Mais c'est la profondeur de ce qu'un simulateur actuel à la pointe de la technologie peut offrir qui expose vraiment les avantages que les équipes y voient.

"La corrélation entre les modèles que nous utilisons dans le simulateur et le comportement réel en piste est la partie la plus importante, afin de pouvoir ensuite les comprendre et les gérer d'une certaine manière", a expliqué Binotto. "Pour notre part, au cours des 12 derniers mois, nous avons consacré beaucoup d'efforts à toutes les simulations, non seulement avec le nouveau simulateur que nous espérons pouvoir utiliser d'ici la fin de l'année, mais précisément dans tous nos environnements et outils de simulation."

"Cela implique d'essayer de créer des modèles qui reproduisent le comportement physique des pneus, de l'aérodynamique, de la voiture, etc. L'élément clé est que si vous pouvez le modéliser, vous pouvez le comprendre. Et si vous pouvez le modéliser, vous comprenez aussi comment il fonctionne. Nous avançons à grands pas dans cette direction."

"La même chose doit être faite avec le pneu de l'année prochaine. Si vous disposez du bon modèle, vous pouvez plus rapidement comprendre leur comportement. Les modèles sont construits de plusieurs façons, par une bonne définition de la géométrie, de la structure, du composé, des parties chimiques et physiques."

"Il y a beaucoup d'éléments, et l'intelligence artificielle est de plus en plus présente dans ces simulations pour essayer de reproduire les comportements. Même sans avoir un modèle physique, on peut cartographier ce que l'on voit sur la piste et le restituer."

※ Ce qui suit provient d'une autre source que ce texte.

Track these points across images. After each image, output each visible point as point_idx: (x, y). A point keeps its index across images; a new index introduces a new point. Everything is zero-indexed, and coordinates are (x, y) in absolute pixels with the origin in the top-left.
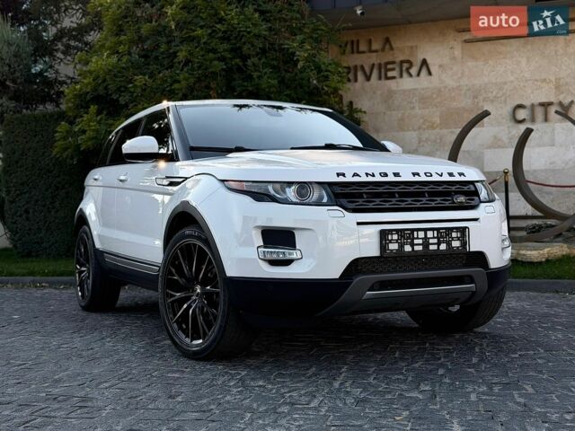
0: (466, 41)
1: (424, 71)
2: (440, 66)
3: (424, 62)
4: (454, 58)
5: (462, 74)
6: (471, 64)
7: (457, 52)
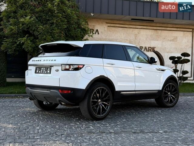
0: (108, 26)
1: (97, 33)
2: (101, 32)
3: (97, 30)
4: (105, 30)
5: (107, 35)
6: (109, 33)
7: (106, 29)
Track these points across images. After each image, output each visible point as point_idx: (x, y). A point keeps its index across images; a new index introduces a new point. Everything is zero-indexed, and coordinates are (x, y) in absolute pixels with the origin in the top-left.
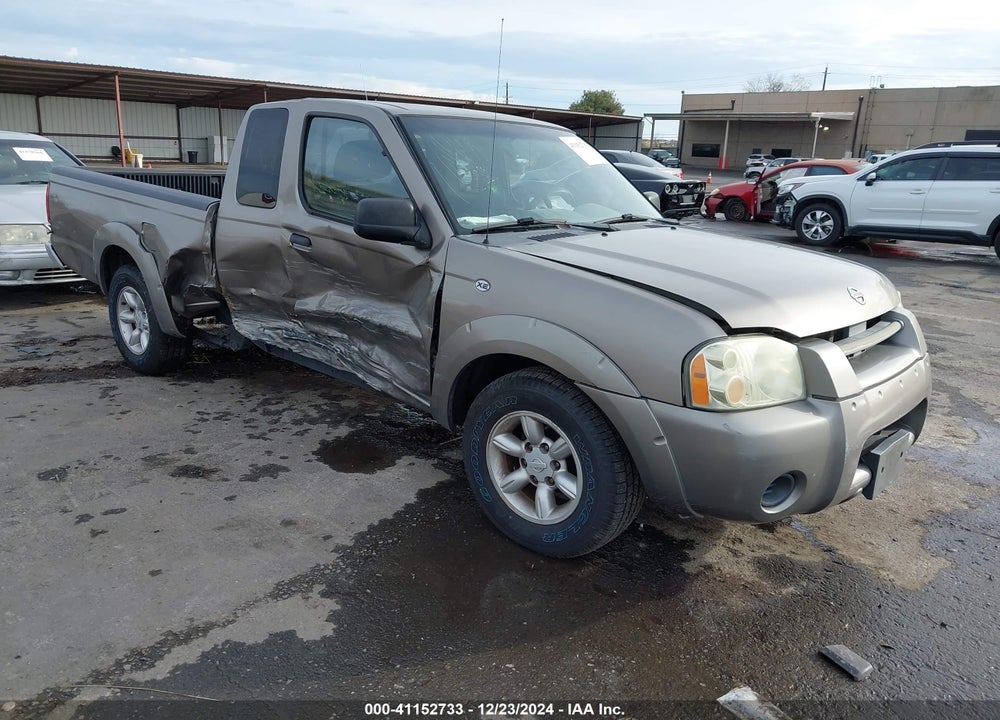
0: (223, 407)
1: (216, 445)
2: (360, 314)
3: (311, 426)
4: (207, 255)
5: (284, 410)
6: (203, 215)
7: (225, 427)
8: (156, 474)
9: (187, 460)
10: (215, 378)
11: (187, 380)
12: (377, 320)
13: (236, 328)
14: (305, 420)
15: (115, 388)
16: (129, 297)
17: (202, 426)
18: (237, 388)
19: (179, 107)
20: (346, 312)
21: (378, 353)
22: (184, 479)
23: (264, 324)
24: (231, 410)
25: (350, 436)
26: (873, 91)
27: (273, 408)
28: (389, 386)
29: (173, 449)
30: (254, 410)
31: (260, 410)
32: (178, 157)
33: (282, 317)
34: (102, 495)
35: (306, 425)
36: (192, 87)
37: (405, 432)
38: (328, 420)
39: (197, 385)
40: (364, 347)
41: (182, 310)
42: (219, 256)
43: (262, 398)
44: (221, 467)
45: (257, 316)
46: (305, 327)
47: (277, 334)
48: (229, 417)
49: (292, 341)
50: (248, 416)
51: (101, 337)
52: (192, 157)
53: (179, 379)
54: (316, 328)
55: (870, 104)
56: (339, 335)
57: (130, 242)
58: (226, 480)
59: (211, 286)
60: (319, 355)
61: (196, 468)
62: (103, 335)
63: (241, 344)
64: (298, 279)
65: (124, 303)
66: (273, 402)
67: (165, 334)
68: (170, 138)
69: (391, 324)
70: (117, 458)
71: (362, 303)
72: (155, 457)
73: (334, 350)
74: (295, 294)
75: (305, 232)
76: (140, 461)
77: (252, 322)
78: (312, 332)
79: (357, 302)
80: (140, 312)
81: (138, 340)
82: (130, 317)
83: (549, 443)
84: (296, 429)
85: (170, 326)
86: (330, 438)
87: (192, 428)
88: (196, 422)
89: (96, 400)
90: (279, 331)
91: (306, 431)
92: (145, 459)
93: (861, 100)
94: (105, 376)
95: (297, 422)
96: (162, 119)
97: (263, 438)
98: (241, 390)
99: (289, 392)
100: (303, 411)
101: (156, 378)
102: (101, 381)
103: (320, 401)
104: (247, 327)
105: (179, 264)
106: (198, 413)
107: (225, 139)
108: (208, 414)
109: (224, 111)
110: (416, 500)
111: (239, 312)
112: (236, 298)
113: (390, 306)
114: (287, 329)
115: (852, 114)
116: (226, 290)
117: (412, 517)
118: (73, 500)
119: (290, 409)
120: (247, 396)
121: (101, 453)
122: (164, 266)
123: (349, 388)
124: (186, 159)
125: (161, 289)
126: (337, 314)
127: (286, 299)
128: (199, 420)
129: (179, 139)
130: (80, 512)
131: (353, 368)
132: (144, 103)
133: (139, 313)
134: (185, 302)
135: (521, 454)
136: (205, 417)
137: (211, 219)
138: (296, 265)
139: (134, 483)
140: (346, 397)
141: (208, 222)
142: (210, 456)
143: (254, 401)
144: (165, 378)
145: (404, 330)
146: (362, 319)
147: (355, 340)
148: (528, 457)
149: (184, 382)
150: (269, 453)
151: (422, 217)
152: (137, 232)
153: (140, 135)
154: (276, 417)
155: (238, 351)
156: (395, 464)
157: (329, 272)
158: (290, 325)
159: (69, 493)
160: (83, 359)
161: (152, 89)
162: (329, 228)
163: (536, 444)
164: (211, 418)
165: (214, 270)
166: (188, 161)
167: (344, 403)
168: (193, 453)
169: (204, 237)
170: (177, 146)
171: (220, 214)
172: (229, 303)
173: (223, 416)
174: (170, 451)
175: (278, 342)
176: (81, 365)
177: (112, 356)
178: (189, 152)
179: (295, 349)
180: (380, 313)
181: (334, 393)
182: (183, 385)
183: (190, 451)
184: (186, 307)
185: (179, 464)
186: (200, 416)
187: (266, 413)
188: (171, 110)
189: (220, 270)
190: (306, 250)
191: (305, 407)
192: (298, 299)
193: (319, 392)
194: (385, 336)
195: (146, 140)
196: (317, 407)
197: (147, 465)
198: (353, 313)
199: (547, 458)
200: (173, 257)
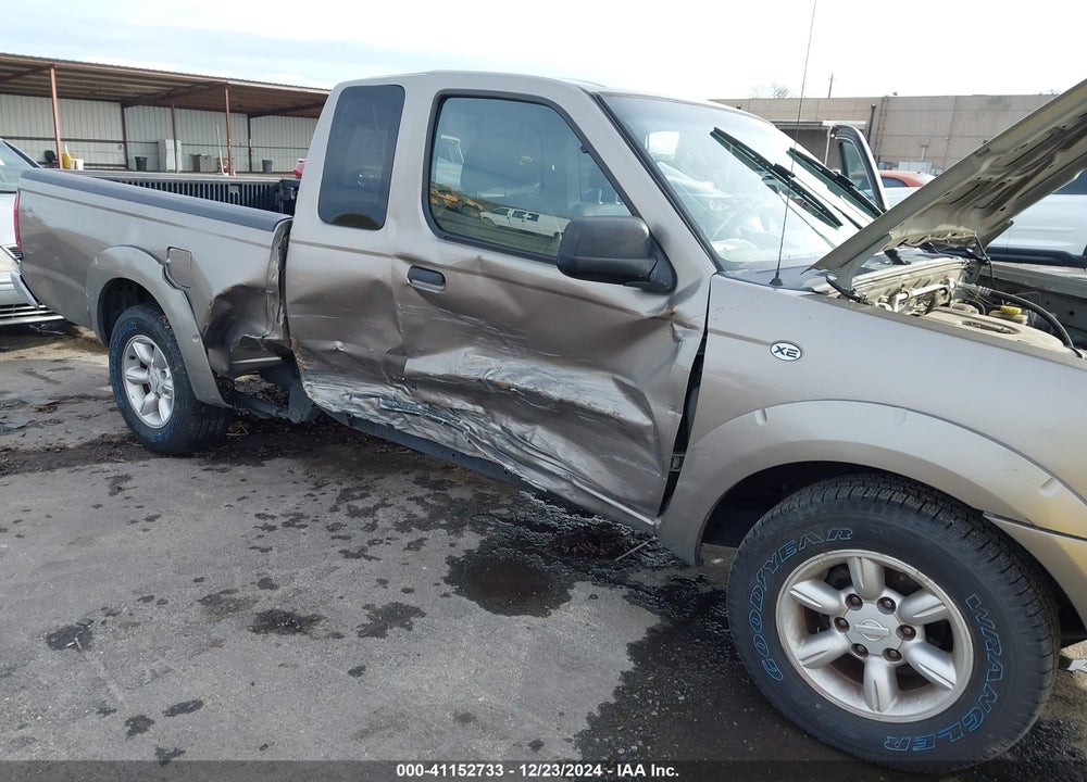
0: (289, 505)
1: (302, 572)
2: (522, 382)
3: (424, 534)
4: (273, 295)
5: (376, 508)
6: (268, 238)
7: (303, 539)
8: (226, 627)
9: (267, 601)
10: (263, 458)
11: (226, 462)
12: (556, 393)
13: (310, 395)
14: (412, 523)
15: (127, 478)
16: (140, 348)
17: (270, 539)
18: (299, 472)
19: (124, 106)
20: (497, 379)
21: (540, 436)
22: (273, 637)
23: (350, 390)
24: (304, 509)
25: (486, 547)
26: (885, 100)
27: (360, 504)
28: (564, 485)
29: (240, 580)
30: (334, 509)
31: (343, 508)
32: (124, 163)
33: (380, 381)
34: (156, 676)
35: (416, 534)
36: (138, 83)
37: (559, 540)
38: (443, 522)
39: (242, 470)
40: (516, 428)
41: (225, 368)
42: (290, 296)
43: (339, 489)
44: (324, 613)
45: (341, 379)
46: (414, 395)
47: (371, 404)
48: (303, 522)
49: (392, 414)
50: (332, 519)
51: (89, 398)
52: (141, 164)
53: (215, 460)
54: (433, 397)
55: (883, 113)
56: (470, 407)
57: (149, 274)
58: (338, 636)
59: (276, 337)
60: (435, 433)
61: (288, 615)
62: (91, 394)
63: (307, 412)
64: (414, 330)
65: (133, 358)
66: (357, 494)
67: (200, 402)
68: (115, 142)
69: (584, 400)
70: (162, 602)
71: (524, 366)
72: (218, 596)
73: (461, 429)
74: (406, 351)
75: (434, 265)
76: (197, 605)
77: (331, 386)
78: (426, 402)
79: (515, 364)
80: (158, 371)
81: (155, 408)
82: (142, 376)
83: (897, 600)
84: (406, 539)
85: (209, 392)
86: (459, 554)
87: (258, 543)
88: (260, 532)
89: (104, 498)
90: (373, 399)
91: (420, 542)
92: (204, 601)
93: (873, 108)
94: (109, 458)
95: (402, 527)
96: (104, 119)
97: (366, 557)
98: (305, 477)
99: (372, 477)
100: (403, 508)
101: (184, 460)
102: (106, 466)
103: (420, 492)
104: (325, 393)
105: (227, 306)
106: (258, 516)
107: (179, 143)
108: (273, 517)
109: (178, 111)
110: (632, 664)
111: (313, 372)
112: (311, 354)
113: (577, 373)
114: (385, 397)
115: (864, 123)
116: (298, 343)
117: (644, 697)
118: (113, 688)
119: (383, 505)
120: (318, 486)
121: (134, 592)
122: (204, 309)
123: (448, 468)
124: (133, 165)
125: (198, 341)
126: (480, 380)
127: (391, 358)
128: (263, 529)
129: (124, 142)
130: (129, 711)
131: (495, 454)
132: (82, 101)
133: (155, 372)
134: (231, 358)
135: (840, 610)
136: (270, 522)
137: (279, 244)
138: (415, 310)
139: (201, 650)
140: (452, 485)
141: (276, 248)
142: (298, 591)
143: (330, 495)
144: (193, 460)
145: (609, 410)
146: (525, 391)
147: (496, 415)
148: (851, 616)
149: (222, 466)
150: (383, 582)
151: (655, 244)
152: (159, 261)
153: (79, 138)
154: (369, 520)
155: (301, 424)
156: (569, 598)
157: (467, 321)
158: (391, 391)
159: (102, 674)
160: (72, 434)
161: (93, 85)
162: (479, 260)
163: (869, 599)
164: (278, 523)
165: (282, 316)
166: (135, 168)
167: (454, 494)
168: (273, 587)
169: (269, 270)
170: (122, 151)
171: (292, 237)
172: (300, 361)
173: (295, 521)
174: (237, 585)
175: (370, 413)
176: (71, 442)
177: (114, 426)
178: (137, 159)
179: (397, 424)
180: (557, 383)
181: (433, 477)
182: (223, 471)
183: (266, 584)
184: (231, 365)
185: (258, 608)
186: (261, 522)
187: (354, 513)
188: (115, 109)
189: (291, 316)
190: (435, 289)
191: (402, 501)
192: (411, 357)
193: (412, 476)
194: (563, 415)
195: (85, 143)
196: (420, 501)
197: (211, 612)
198: (509, 381)
199: (892, 622)
200: (220, 297)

"C'est pourquoi nous travaillons sur les essais des pneus de 18 pouces que Pirelli met à disposition. Nous sommes l'équipe qui en fait le plus, car nous sommes l'équipe qui s'est rendue disponible pour le faire et nous le faisons précisément pour cela. Notre intention n'est pas seulement de participer au développement des nouveaux pneus, mais d'essayer d'accumuler le plus d'informations possible pour avoir des modèles prêts le plus tôt possible, dès l'année prochaine."

Combien de temps faudra-t-il avant que les pilotes soient ramenés par avion après les séances pour transmettre au mieux leurs retours ? Ou combien de temps avant que les équipes puissent créer des installations mobiles qui peuvent être envoyées sur les courses pour que les pilotes et les ingénieurs puissent s'y installer ?

Au-delà des opportunités remarquables que les équipes tirent aujourd'hui des simulateurs de dernière génération, il sera intéressant de voir si la FIA intervient ou non pour tenter de limiter leur utilisation. Lorsque Lewis Hamilton a passé la matinée précédant la première séance d'essais du Grand Prix de Grande-Bretagne sur le simulateur Mercedes à parcourir le programme de la journée, cela a clairement suscité quelques commentaires quant à la possibilité que les choses deviennent hors de contrôle.

Alors que les équipes passent déjà des nuits entières avec des pilotes de simulateur lors des week-ends de Grands Prix pour peaufiner les programmes, combien de temps faudra-t-il avant que les pilotes de course soient ramenés par avion après les séances pour transmettre au mieux leurs retours ? Ou combien de temps avant que les équipes puissent créer des installations mobiles qui peuvent être envoyées par avion sur les courses – même dans un endroit situé en dehors du paddock – pour que les pilotes et les ingénieurs puissent s'y installer ?

Pour l'instant, il semble exagéré de penser qu'à l'ère du plafonnement des coûts, les gains seront à la hauteur des dépenses engagées. Mais dans le monde de la F1, il ne faut jamais dire jamais quand il y a du temps à gagner. Affaire à suivre.